Reference pilot pipeline
stages: [validate, test, build, package]
default:
image: docker:24
services: ['docker:24-dind']
variables:
DOCKER_HOST: 'tcp://docker:2375'
DOCKER_TLS_CERTDIR: ''
validate: yaml:
stage: validate
image: alpine:3.20
script:
- echo 'Validating YAML layout'
- grep -q 'stages:' .gitlab-ci.yml
unit_tests:
stage: test
image: node:20-alpine
cache:
key:
files: [package-lock.json]
paths: [node_modules/]
policy: pull-push
script:
- npm ci
- npm test -- --reporter=junit --reporter-options output=reports/junit.xml
artifacts:
when: always
paths: [reports/junit.xml]
expire_in: '7 days'
build_image:
stage: build
tags: ['docker'] # ensure this matches your runner tag
script:
- echo "$CI_REGISTRY_PASSWORD" | docker login -u "$CI_REGISTRY_USER" --password-stdin "$CI_REGISTRY"

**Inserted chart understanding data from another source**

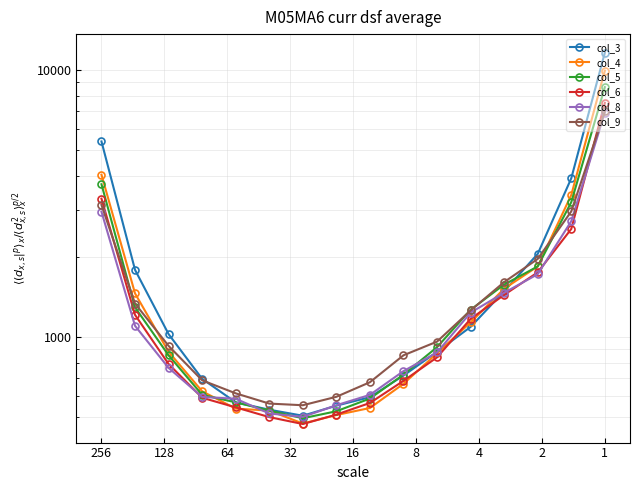

Which series ends up on top after the final intersection of col_8 and col_4?

col_4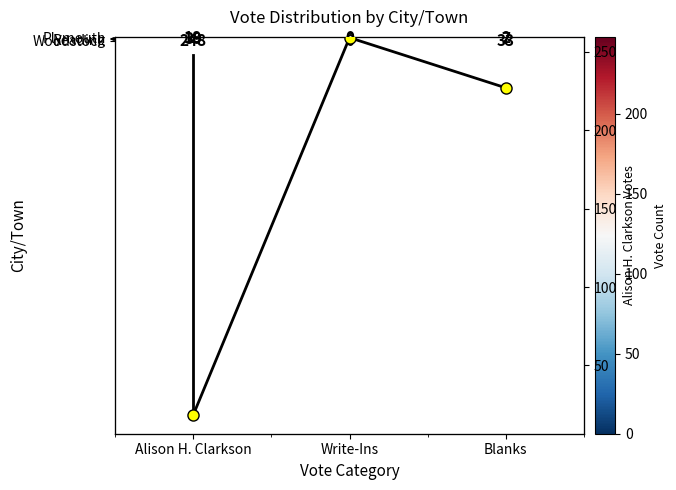

What is the sum of all Alison H. Clarkson values?

305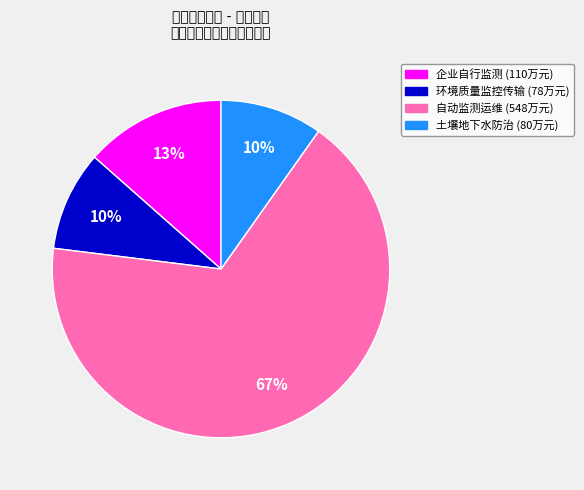

Is there a majority slice in this chart?

Yes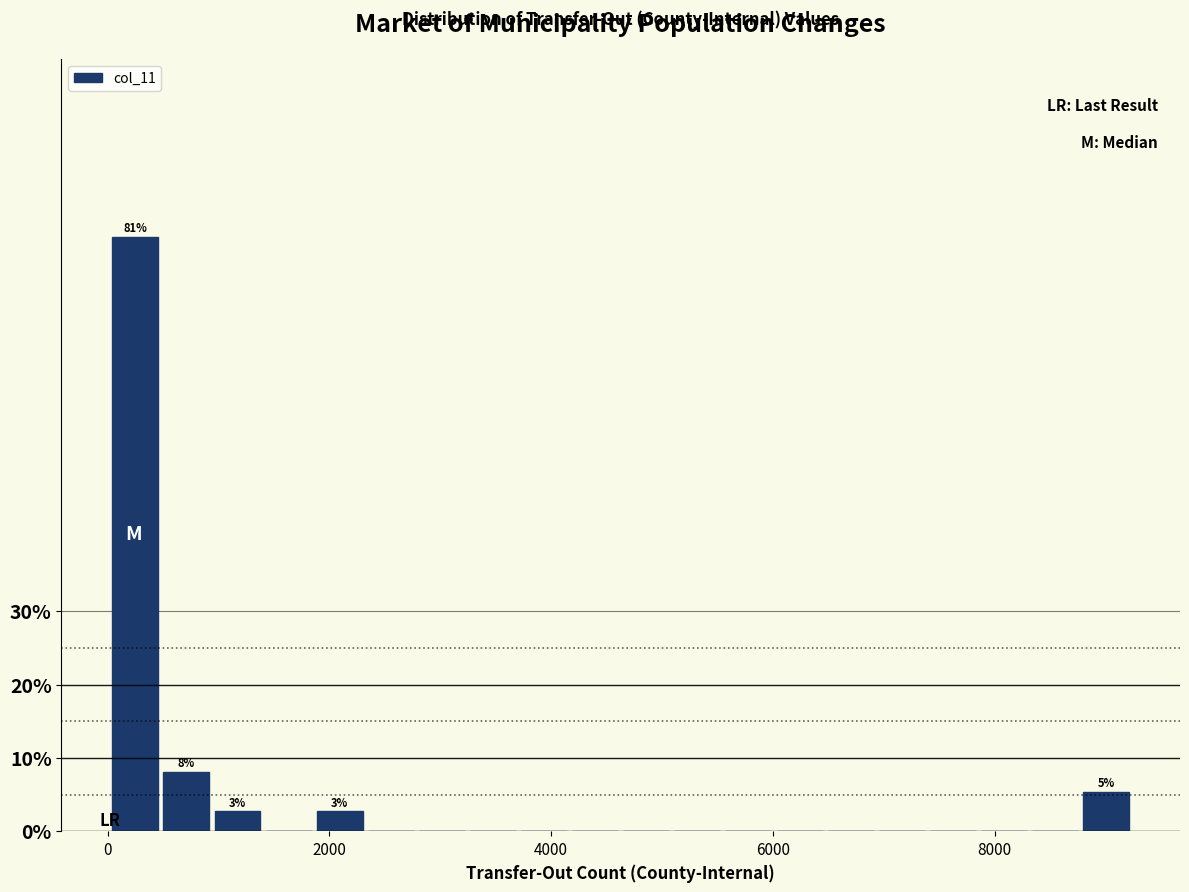

Read against the x-axis, roughly where is the centre of the tallest bar?

200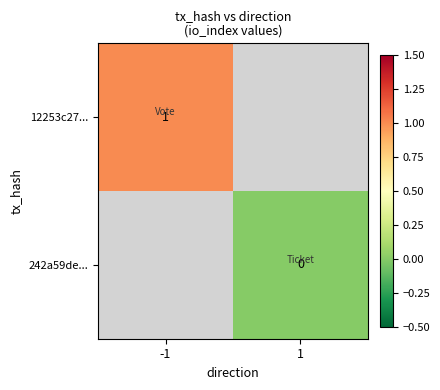

At how many categories does at least one series exceed 0?

1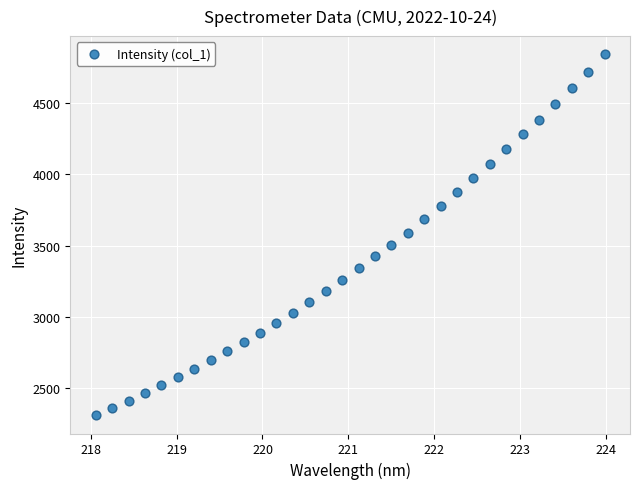

What is the range of X values (max minus min)?

5.9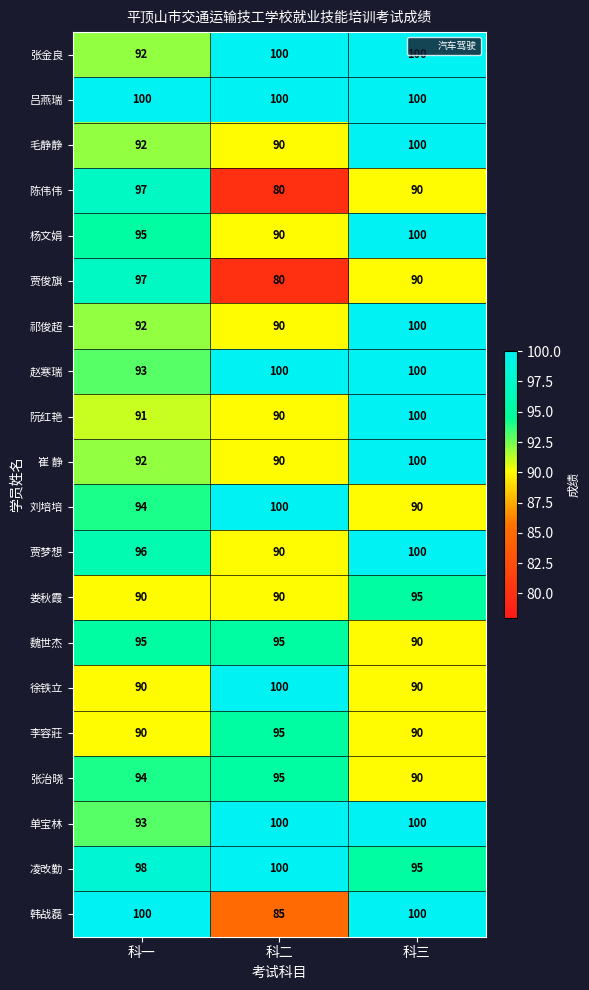

The 阮红艳 series shows 91 at 科一. True or false?

True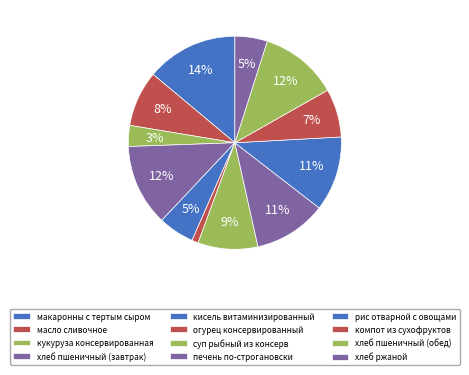

How many slices are in this pie chart?

12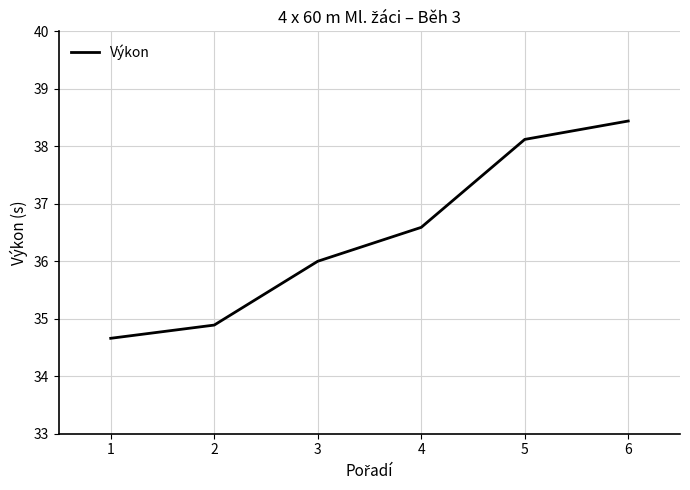

True or false: the data has more than 1 interior local peaks.

False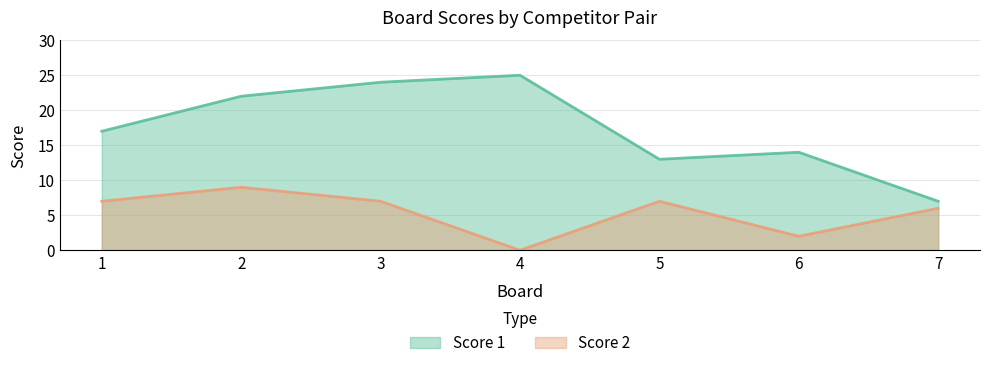

What is the difference between the maximum and minimum values in the Score 1 series?

18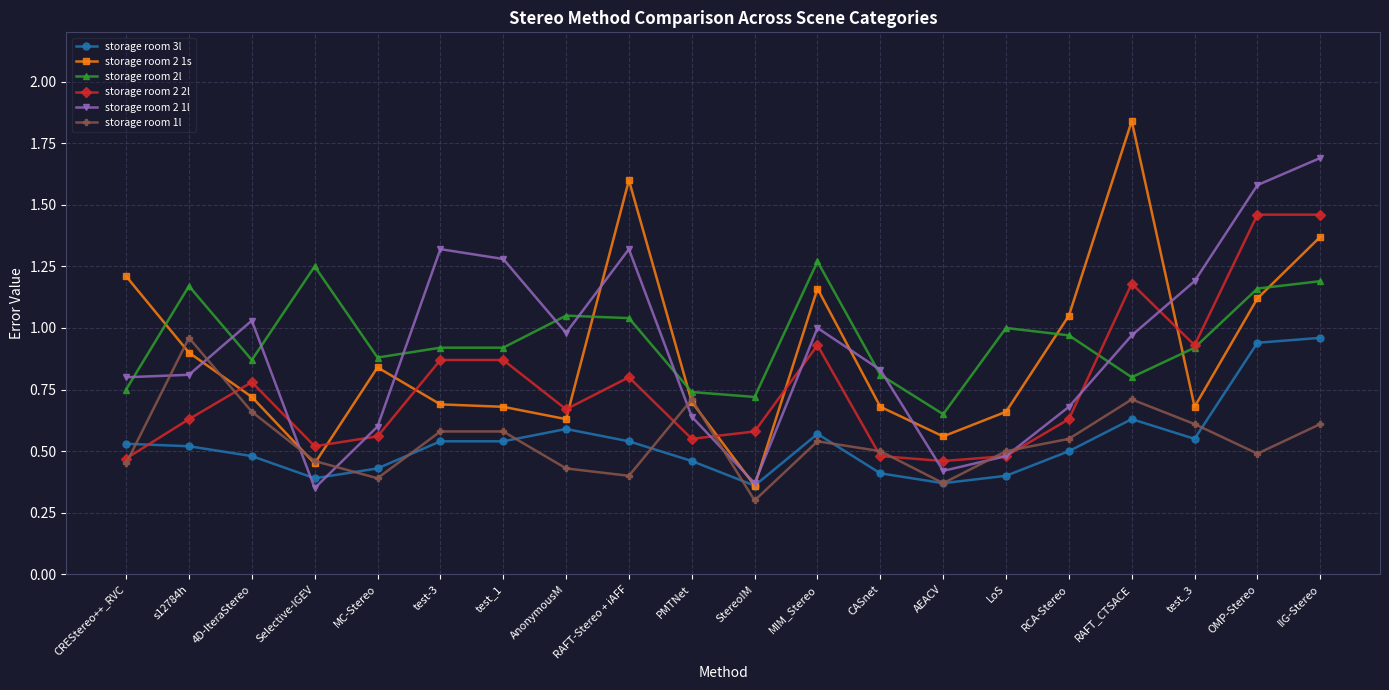

What position from the right is AEACV?

7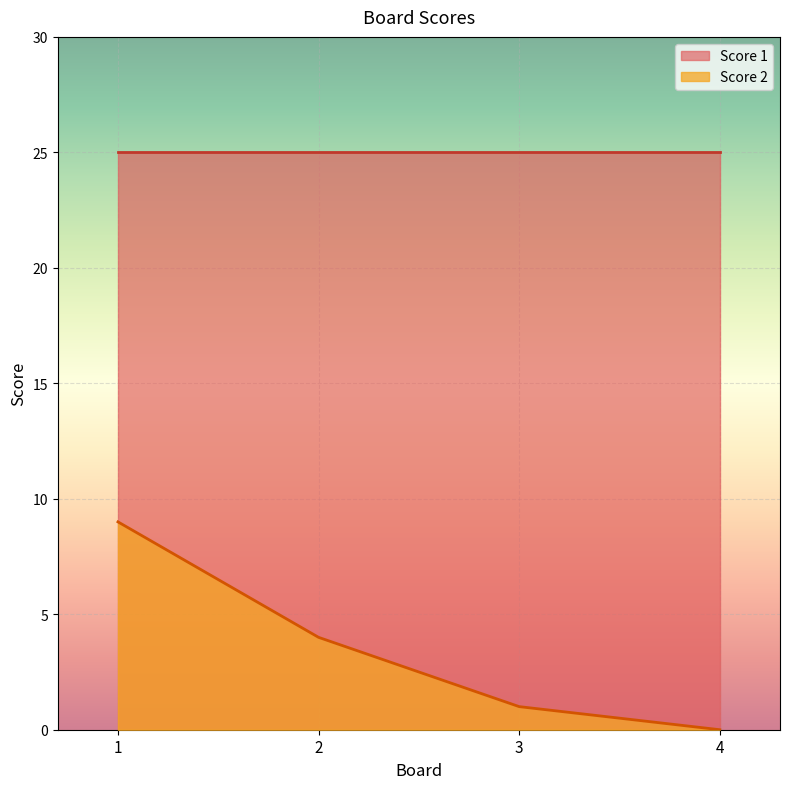

The Score 2 series shows 0 at 4. True or false?

True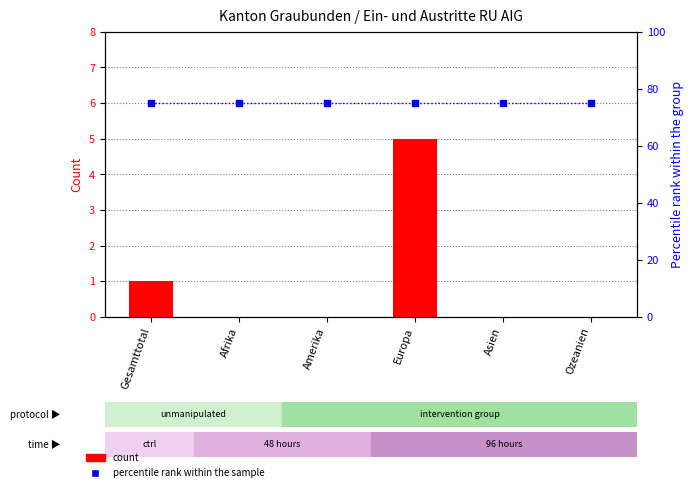

Which series has the largest Y range (max minus min)?

count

- docker build -t $CI_REGISTRY_IMAGE:ci-$CI_COMMIT_SHORT_SHA .
- docker image ls | head -n 5
package_sbom:
stage: package
image: alpine:3.20
script:
- mkdir -p out && echo '{"sbom":"demo"}' > out/sbom.json
artifacts:
paths: [out/sbom.json]
expire_in: '7 days'
How to run and inspect
- Push a feature branch and open a small MR.
- Confirm runner tags match and that the cache hits on the second run.
- Intentionally break a path (e.g., artifacts) to see the error, then revert.
Rollout
- Copy the patterns into other repos, adjusting images, tags, and cache keys.
- Keep the pilot jobs as templates you can include across projects.
Conclusion
You now have a practical set of patterns to recognize and fix the most common GitLab CI/CD errors:
- Validate YAML early and keep scripts simple.
- Ensure runner availability and tag alignment.
- Configure Docker-in-Docker predictably.
- Produce artifacts reliably and cache what is expensive to rebuild.
- Authenticate submodules and registries correctly.
- Deploy to Kubernetes with explicit kubeconfig, waits, and atomic rollbacks.
- Control timeouts and parallelize long tasks.
Next steps
- Implement the pilot pipeline and record baseline metrics.
- Fix the most painful error in your environment first, then expand.
- Keep changes small, observable, and easy to revert.